Nearly three-quarters of Americans (74%, including 72% of voters) say things are getting worse in the country today. That’s a slight improvement from this summer, when 79% of all adults rated things poorly, but about the same as Americans felt about the state of the country before the midterms of 2010 (75% said things were getting worse) and much worse. Just before Election Day 2018 (44% said things were getting worse in early November). The last time most Americans said things were going well in America was January 2020, before the Covid-19 pandemic.
With this growing economic crisis and growing negativity about the country, President Joe Biden’s approval rating has dipped in the latest poll. Overall, 41% of adults said they approve of the president’s performance, down from 44% in a recent CNN poll, though still at this summer’s lowest level.
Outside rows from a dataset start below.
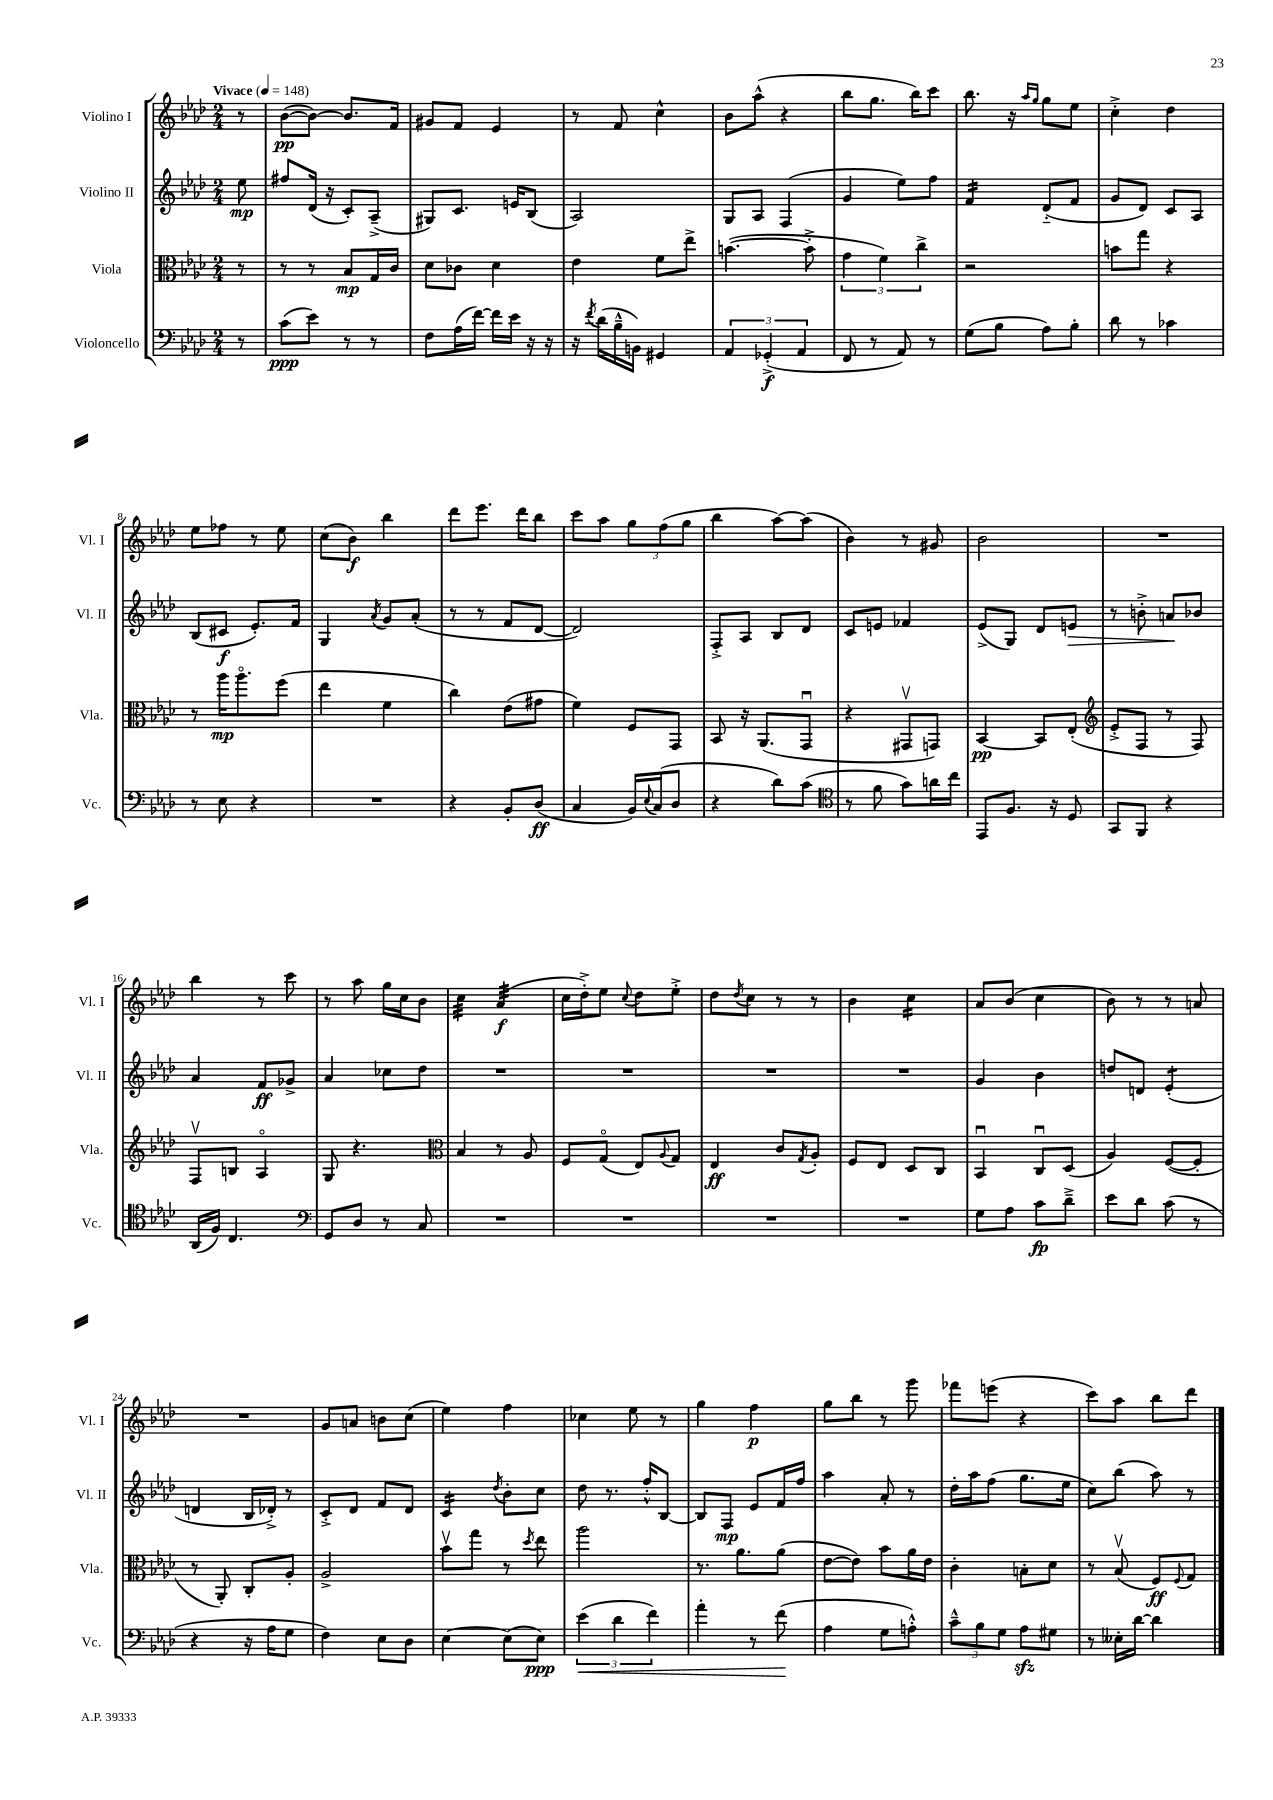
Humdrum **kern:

**kern	**kern	**kern	**kern
*staff4	*staff3	*staff2	*staff1
*clefF4	*clefC3	*clefG2	*clefG2
*k[b-e-a-d-]	*k[b-e-a-d-]	*k[b-e-a-d-]	*k[b-e-a-d-]
*M2/4	*M2/4	*M2/4	*M2/4
*MM148	*MM148	*MM148	*MM148
8r	8r	8ee-	8r
=	=	=	=
(8c	8r	8ff#	([8b-
8e-)	8r	(16d-	8b-_)
.	.	16r	.
8r	8B-	8c')	8.b-]
8r	16G	(8A-~^	.
.	16c	.	16f
=	=	=	=
8F	8d-	8G#)	8g#
(16A-	8c-	8.c	8f
[16f)	.	.	.
16f]	4d-	.	4e-
16e-	.	16e	.
16r	.	(8B-	.
16r	.	.	.
=	=	=	=
16r	4e-	2A-)	8r
8qf	.	.	.
(16d-	.	.	.
16B-~^^	.	.	8f
16BB)	.	.	.
4GG#	8f	.	4cc^^
.	8ee-^	.	.
=	=	=	=
6AA-	([4.b	8G	8b-
.	.	8A-	(8aa-^^
(6GG-'^	.	.	.
.	.	(4F	4r
6AA-	.	.	.
.	8b'^]	.	.
=	=	=	=
8FF	6g	4g	8bb-
8r	.	.	8.gg
.	6f)	.	.
8AA-)	.	8ee-)	.
.	.	.	16bb-)
.	6cc^	.	.
8r	.	8ff	8ccc
=	=	=	=
(8G	2r	4f	8.bb-
8B-	.	.	.
.	.	.	16r
.	.	.	16qqaa-
.	.	.	16qqgg
8A-)	.	(8d-'~	8gg
8B-'	.	8f	8ee-
=	=	=	=
8d-	8b	8g	4cc'^
8r	8gg	8d-)	.
4c-	4r	8c	4dd-
.	.	8A-	.
=	=	=	=
8r	8r	(8B-	8ee-
8E-	16aa-	8c#	8ff-
.	8.aa-o	.	.
4r	.	8.e-')	8r
.	(8ff	.	8ee-
.	.	16f	.
=	=	=	=
2r	4ee-	4G	(8cc
.	.	.	8b-)
.	.	8qa-	.
.	4f	8g	4bb-
.	.	(8a-'	.
=	=	=	=
4r	4cc)	8r	8ddd-
.	.	8r	8.eee-
8BB-'	(8e-	8f	.
.	.	.	16ddd-
(8D-	8g#	[8d-	8bb-
=	=	=	=
4C	4f)	2d-])	8ccc
.	.	.	8aa-
16BB-)	8F	.	12gg
8qqE-	.	.	.
(16C	.	.	.
.	.	.	(12ff
8D-	8GG	.	.
.	.	.	12gg
=	=	=	=
4r	8BB-	8F'^	4bb-
.	16r	8A-	.
.	(8.AA-	.	.
8d-)	.	8B-	[8aa-)
(8c	8GGu	8d-	(8aa-]
=	=	=	=
*clefC4	*	*	*
8r	4r	8c	4b-)
8f	.	8e	.
8g)	8GG#v	4f-	8r
16a	8GG)	.	8g#
16cc	.	.	.
=	=	=	=
8EE-	[4BB-	(8e-^	2b-
8.F	.	8G)	.
.	8BB-]	8d-	.
16r	.	.	.
8D-	(8E-'	8e	.
=	=	=	=
*	*clefG2	*	*
8GG	8e-'^	8r	2r
8FF	8F	8b'^	.
4r	8r	8a	.
.	8F)	8b-	.
=	=	=	=
(16AA-	8Fv	4a-	4bb-
16F)	.	.	.
4.C	8B	.	.
.	4A-o	8f	8r
.	.	8g-^	8ccc
=	=	=	=
*clefF4	*	*	*
8GG	8G	4a-	8r
8D-	4.r	.	8aa-
8r	.	8cc-	16gg
.	.	.	16cc
8C	.	8dd-	8b-
=	=	=	=
*	*clefC3	*	*
2r	4B-	2r	4cc
.	8r	.	(4a-
.	8A-	.	.
=	=	=	=
2r	8F	2r	16cc
.	.	.	16dd-'^)
.	(8Go	.	8ee-
.	.	.	8qqcc
.	8E-)	.	8dd-
.	8qqA-	.	.
.	8G	.	8ee-'^
=	=	=	=
2r	4E-	2r	8dd-
.	.	.	8qdd-
.	.	.	8cc
.	8c	.	8r
.	8qG	.	.
.	8A-'	.	8r
=	=	=	=
2r	8F	2r	4b-
.	8E-	.	.
.	8D-	.	4cc
.	8C	.	.
=	=	=	=
8G	4BB-u	4g	8a-
8A-	.	.	(8b-
8c	8Cu	4b-	4cc
8d-~^	(8D-	.	.
=	=	=	=
8e-	4A-)	8dd	8b-)
8d-	.	8d	8r
(8c	([8F	(4e-'	8r
8r	8F']	.	8a
=	=	=	=
4r	8r	4d	2r
.	8AA-')	.	.
16r	8C'	16B-	.
16A-	.	16d-'^)	.
8G	8A-'	8r	.
=	=	=	=
4F)	2A-^	8c'^	8g
.	.	8d-	8a
8E-	.	8f	8b
8D-	.	8d-	(8cc
=	=	=	=
[4E-	8b-v	4c	4ee-)
.	8gg	.	.
.	.	8qdd-	.
(8E-]	8r	8b-'	4ff
.	8qdd-	.	.
8E-)	8ee-	8cc	.
=	=	=	=
(6e-	2aa-	8dd-	4cc-
.	.	8.r	.
6d-	.	.	.
.	.	.	8ee-
.	.	16ff'^^	.
6f)	.	.	.
.	.	[8B-	8r
=	=	=	=
4a-'	8.r	8B-]	4gg
.	.	8F	.
.	8.a-	.	.
8r	.	8e-	4ff
(8f	(8a-	16f	.
.	.	16ff	.
=	=	=	=
4A-	[8e-	4aa-	8gg
.	8e-])	.	8bb-
8G	8b-	8a-'	8r
8A'^^)	16a-	8r	8ggg
.	16e-	.	.
=	=	=	=
12c~^^	4c'	16dd-'	8fff-
.	.	16aa-	.
12B-	.	.	.
.	.	(8ff	(8eee
12G	.	.	.
8A-	8B'	8.gg	4r
8G#	8d-	.	.
.	.	16ee-	.
=	=	=	=
8r	8r	8cc)	8ccc)
16E--'	(8B-v	(8bb-	8aa-
[16d-	.	.	.
4d-]	8F)	8aa-)	8bb-
.	8qqF	.	.
.	8G	8r	8ddd-
==	==	==	==
*-	*-	*-	*-
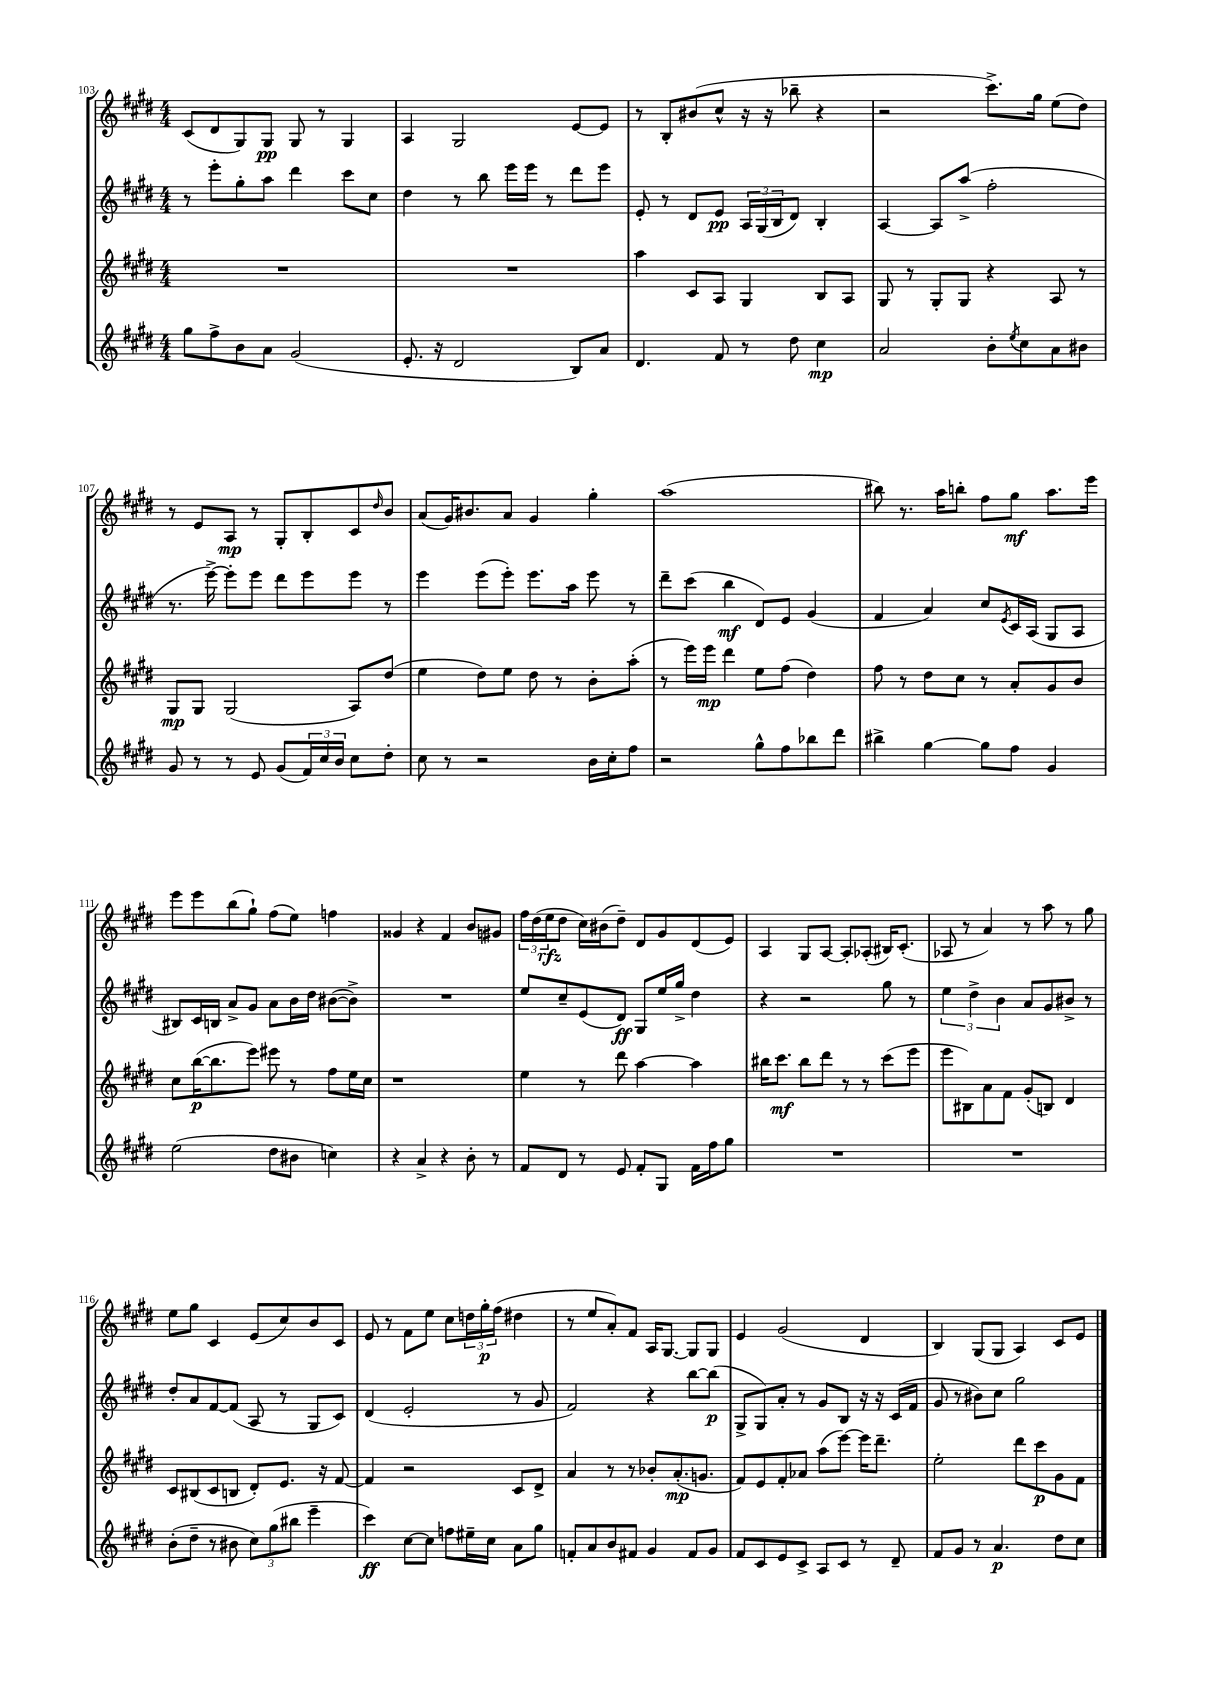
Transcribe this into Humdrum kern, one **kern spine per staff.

**kern	**kern	**kern	**kern
*staff4	*staff3	*staff2	*staff1
*clefG2	*clefG2	*clefG2	*clefG2
*k[f#c#g#d#]	*k[f#c#g#d#]	*k[f#c#g#d#]	*k[f#c#g#d#]
*M4/4	*M4/4	*M4/4	*M4/4
8gg#\L	1r	8r	(8c#/L
8ff#^\	.	8eee'\L	8d#/
8b\	.	8gg#'\	8G#/)
8a\J	.	8aa\J	8G#/J
(2g#/	.	4ddd#\	8G#/
.	.	.	8r
.	.	8ccc#\L	4G#/
.	.	8cc#\J	.
=	=	=	=
8.e'/	1r	4dd#\	4A/
16r	.	.	.
2d#/	.	8r	2G#/
.	.	8bb\	.
.	.	16eee\LL	.
.	.	16eee\JJ	.
.	.	8r	.
8B/L)	.	8ddd#\L	[8e/L
8a/J	.	8eee\J	8e/]J
=	=	=	=
4.d#/	4aa\	8e'/	8r
.	.	8r	8B'/L
.	8c#/L	8d#/L	(8b#/
8f#/	8A/J	8e/J	8cc#^^/J
8r	4G#/	24A/LL	16r
.	.	(24G#/	.
.	.	.	16r
.	.	24B/J	.
8dd#\	.	8d#/J)	8bb-~\
4cc#\	8B/L	4B'/	4r
.	8A/J	.	.
=	=	=	=
2a/	8G#/	[4A/	2r
.	8r	.	.
.	8G#'/L	8A/]L	.
.	8G#/J	(8aa^/J	.
8b'\L	4r	2ff#'\	8.ccc#^\L)
8qee/	.	.	.
8cc#\	.	.	.
.	.	.	16gg#\Jk
8a\	8A/	.	(8ee\L
8b#\J	8r	.	8dd#\J)
=	=	=	=
8g#/	8G#/L	8.r	8r
8r	8G#/J	.	8e/L
.	.	[16eee^\)	.
8r	(2G#/	8eee'\]L	8A/J
8e/	.	8eee\J	8r
(8g#/L	.	8ddd#\L	8G#'/L
24f#/L)	.	8eee\	8B'/
24cc#/	.	.	.
24b/JJ	.	.	.
8cc#\L	8A/L)	8eee\J	8c#/
.	.	.	16qqdd#/
8dd#'\J	(8dd#/J	8r	8b/J
=	=	=	=
8cc#\	4ee\	4eee\	(8a/L
8r	.	.	16g#/K)
.	.	.	8.b#/
2r	8dd#\L)	(8eee\L	.
.	8ee\J	8eee'\J)	8a/J
.	8dd#\	8.eee\L	4g#/
.	8r	.	.
.	.	16aa\Jk	.
16b\LL	8b'\L	8eee\	4gg#'\
16cc#'\J	.	.	.
8ff#\J	(8aa'\J	8r	.
=	=	=	=
2r	8r	8ddd#~\L	(1aa
.	16eee\LL)	(8ccc#\J	.
.	16eee\JJ	.	.
.	4ddd#\	4bb\	.
8gg#^^\L	8ee\L	8d#/L)	.
8ff#\	(8ff#\J	8e/J	.
8bb-\	4dd#\)	(4g#/	.
8ddd#\J	.	.	.
=	=	=	=
4bb#^\	8ff#\	4f#/	8bb#\)
.	8r	.	8.r
[4gg#\	8dd#\L	4a/)	.
.	.	.	16aa\LK
.	8cc#\J	.	8bb'\J
8gg#\]L	8r	8cc#/L	8ff#\L
.	.	8qe/	.
8ff#\J	8a'/L	16c#/L	8gg#\J
.	.	(16A/JJ	.
4g#/	8g#/	8G#/L	8.aa\L
.	8b/J	8A/J	.
.	.	.	16eee\Jk
=	=	=	=
(2ee\	8cc#\L	8B#/L)	8eee\L
.	([16bb\K	16c#/L	8eee\
.	8.bb\]	16B/JJ	.
.	.	8a^/L	(8bb\
.	8eee\J)	8g#/J	8gg#`\J)
8dd#\L	8eee#\	8a\L	(8ff#\L
8b#\J	8r	16b\L	8ee\J)
.	.	16dd#\JJ	.
4cc\)	8ff#\L	([8b#\L	4ff\
.	16ee\L	8b#^\]J)	.
.	16cc#\JJ	.	.
=	=	=	=
4r	1r	1r	4g##/
4a^/	.	.	4r
4r	.	.	4f#/
8b'\	.	.	8b/L
8r	.	.	8g#/J
=	=	=	=
8f#/L	4ee\	8ee/L	24ff#\LL
.	.	.	(24dd#\
.	.	.	24ee\J
8d#/J	.	8cc#~/	8dd#\J
8r	8r	(8e/	16cc#\LL)
.	.	.	(16b#\J
8e/	8ddd#\	8d#/J)	8dd#~\J)
8f#'/L	[4aa\	8G#/L	8d#/L
8G#/J	.	16ee/L	8g#/
.	.	16gg#^/JJ	.
16f#\LL	4aa\]	4dd#\	(8d#/
16ff#\J	.	.	.
8gg#\J	.	.	8e/J)
=	=	=	=
1r	16bb#\LK	4r	4A/
.	8.ccc#\J	.	.
.	8bb#\L	2r	8G#/L
.	8ddd#\J	.	[8A/J
.	8r	.	8A'/]L
.	8r	.	(8A-'/J
.	(8ccc#\L	8gg#\	16B#/LK)
.	.	.	(8.c#'/J
.	8eee\J	8r	.
=	=	=	=
1r	8eee\L	6ee\	8A-/
.	8B#\)	.	8r
.	.	6dd#^\	.
.	8a\	.	4a/)
.	.	6b\	.
.	8f#\J	.	.
.	(8g#'/L	8a/L	8r
.	8B/J)	8g#/	8aa\
.	4d#/	8b#^/J	8r
.	.	8r	8gg#\
=	=	=	=
(8b'\L	8c#/L	8dd#'/L	8ee\L
8dd#~\J	(8B#/	8a/	8gg#\J
8r	8c#/	[8f#/	4c#/
8b#\	8B/J	(8f#/]J	.
12cc#\L)	8d#'/L)	8A/	(8e/L
(12gg#\	.	.	.
.	8.e/J	8r	8cc#/)
12bb#\J	.	.	.
4eee~\	.	8G#/L	8b/
.	16r	.	.
.	[8f#/	8c#/J)	8c#/J
=	=	=	=
4ccc#\)	4f#/]	(4d#/	8e/
.	.	.	8r
[8cc#\L	2r	2e'/	8f#\L
8cc#\]J	.	.	8ee\J
8ff\L	.	.	8cc#\L
16ee#~\L	.	.	24dd\L
.	.	.	24gg#'\
16cc#\JJ	.	.	.
.	.	.	(24ff#\JJ
8a\L	8c#/L	8r	4dd#\
8gg#\J	8d#^/J	8g#/	.
=	=	=	=
8f'/L	4a/	2f#/)	8r
8a/	.	.	8ee/L
8b/	8r	.	8a'/)
8f#/J	8r	.	8f#/J
4g#/	8b-'/L	4r	16A/LK
.	.	.	[8.G#/J
.	(8.a'/	.	.
8f#/L	.	[8bb\L	8G#/]L
.	8.g/J	.	.
8g#/J	.	(8bb\]J	8G#/J
=	=	=	=
8f#/L	8f#/L)	8G#^/L	4e/
8c#/	8e/	8G#/)	.
8e/	8f#'/	8a'/J	(2g#/
8c#^/J	8a-/J	8r	.
8A/L	(8aa\L	8g#/L	.
8c#/J	[8eee\J)	8B/J	.
8r	16eee\]LK	16r	4d#/
.	8.ddd#~\J	16r	.
8d#~/	.	(16c#/LL	.
.	.	16f#/JJ	.
=	=	=	=
8f#/L	2ee'\	8g#/	4B/)
8g#/J	.	8r	.
8r	.	8b#\L)	(8G#/L
4.a/	.	8cc#\J	8G#/J
.	8ddd#\L	2gg#\	4A/)
.	8ccc#\	.	.
8dd#\L	8g#\	.	8c#/L
8cc#\J	8f#\J	.	8e/J
==	==	==	==
*-	*-	*-	*-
Among likely voters, Biden’s rating is 42 percent, on par with Donald Trump among voters in 2018 (41 percent approval) and Barack Obama in 2018. in 2010 (43 percent approved).
The new CNN poll by SSRS was conducted Oct. 26-31 among a random national sample of 1,508 adults, including 1,290 registered voters and 992 likely voters, drawn from a probability-based panel. Surveys were conducted online or directly with the interviewer over the phone. Results for the full sample have a margin of sampling error of plus or minus 3.2 percentage points. It is 3.4 points among registered voters and 3.8 points among prospective voters. Voters are identified through a series of questions about their voting intentions, interests and past voting history.